## [Exercise text]

Jatinder SINGH, Petitioner, v. Loretta E. LYNCH, Attorney General, Respondent.
    No. 14-73200
    United States Court of Appeals, Ninth Circuit.
    Submitted July 26, 2016 
    
    August 2, 2016
    Inna Lipkin, Esquire, Counsel, Law Offices of Inna Lipkin, Redwood City, CA, for Petitioner.
    Lance Lomond Jolley, Esquire, Trial Attorney, Anthony Cardozo Payne, Senior Litigation Counsel, OIL, DOJ—U.S. Department of Justice, Washington, DC, Chief Counsel ICE, San Francisco, CA, for Respondent.
    Before: SCHROEDER, CANBY, and CALLAHAN, Circuit Judges.
    
      
      
         The panel unanimously concludes this case is suitable for decision without oral argument. See Fed. R. App. P. 34(a)(2).
    
   MEMORANDUM

Jatinder Singh, a native and citizen of India, petitions for review of the Board of Immigration Appeals’ (“BIA”) order dismissing his appeal from an immigration judge’s decision denying his application for asylum, withholding of removal, and protection under the Convention Against Torture (“CAT”). We have jurisdiction under 8 U.S.C. § 1252. We review for substantial evidence the agency’s factual findings. Zehatye v. Gonzales, 453 F.3d 1182, 1184-85 (9th Cir. 2006). We review for abuse of discretion the agency’s denial of humanitarian asylum. Belayneh v. INS, 213 F.3d 488, 491 (9th Cir. 2000). We deny the petition for review.

## [List of tasks]
(a) Answer these questions from the court memorandum:
(i) What is the case number?
(ii) Of which country is Jatinder Singh a native and citizen?
(iii) Under what standard does the court review the agency's denial of humanitarian asylum?
(b) List every circuit judge named in the court memorandum.
Answer from the court memorandum alone.

## [Data excerpts]
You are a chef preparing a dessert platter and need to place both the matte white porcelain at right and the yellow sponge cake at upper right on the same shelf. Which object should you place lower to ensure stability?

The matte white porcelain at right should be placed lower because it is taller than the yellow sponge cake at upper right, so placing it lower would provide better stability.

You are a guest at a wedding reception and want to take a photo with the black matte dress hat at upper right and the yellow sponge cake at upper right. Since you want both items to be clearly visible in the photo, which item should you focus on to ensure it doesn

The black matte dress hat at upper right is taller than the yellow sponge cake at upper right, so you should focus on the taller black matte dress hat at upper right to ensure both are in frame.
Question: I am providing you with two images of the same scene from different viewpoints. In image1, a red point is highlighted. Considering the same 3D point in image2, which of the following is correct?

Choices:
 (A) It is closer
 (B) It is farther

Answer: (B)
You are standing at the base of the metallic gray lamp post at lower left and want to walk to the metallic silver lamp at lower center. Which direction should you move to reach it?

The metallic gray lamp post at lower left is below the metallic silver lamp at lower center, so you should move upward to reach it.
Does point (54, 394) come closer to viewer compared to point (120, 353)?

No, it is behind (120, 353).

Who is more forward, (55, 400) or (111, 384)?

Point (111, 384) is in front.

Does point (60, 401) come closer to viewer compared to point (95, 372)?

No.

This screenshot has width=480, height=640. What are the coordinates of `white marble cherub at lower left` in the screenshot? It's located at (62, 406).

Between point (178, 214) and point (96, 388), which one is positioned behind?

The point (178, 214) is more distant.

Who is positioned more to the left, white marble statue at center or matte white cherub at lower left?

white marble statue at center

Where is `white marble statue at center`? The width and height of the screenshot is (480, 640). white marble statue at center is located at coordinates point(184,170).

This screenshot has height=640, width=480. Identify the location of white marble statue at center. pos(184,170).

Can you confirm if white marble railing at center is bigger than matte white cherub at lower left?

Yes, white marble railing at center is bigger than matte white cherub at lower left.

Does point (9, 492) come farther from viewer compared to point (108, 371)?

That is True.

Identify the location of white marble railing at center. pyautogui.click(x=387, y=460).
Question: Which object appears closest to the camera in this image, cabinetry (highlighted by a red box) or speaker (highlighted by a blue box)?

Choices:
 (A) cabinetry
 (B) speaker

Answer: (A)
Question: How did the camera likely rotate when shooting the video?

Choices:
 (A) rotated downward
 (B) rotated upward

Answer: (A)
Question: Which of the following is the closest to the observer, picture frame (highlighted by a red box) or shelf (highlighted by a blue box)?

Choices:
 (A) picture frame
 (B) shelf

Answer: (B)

## [Responses by task]
(a)
(i) No. 14-73200
(ii) India
(iii) Abuse of discretion

(b) Schroeder, Canby, Callahan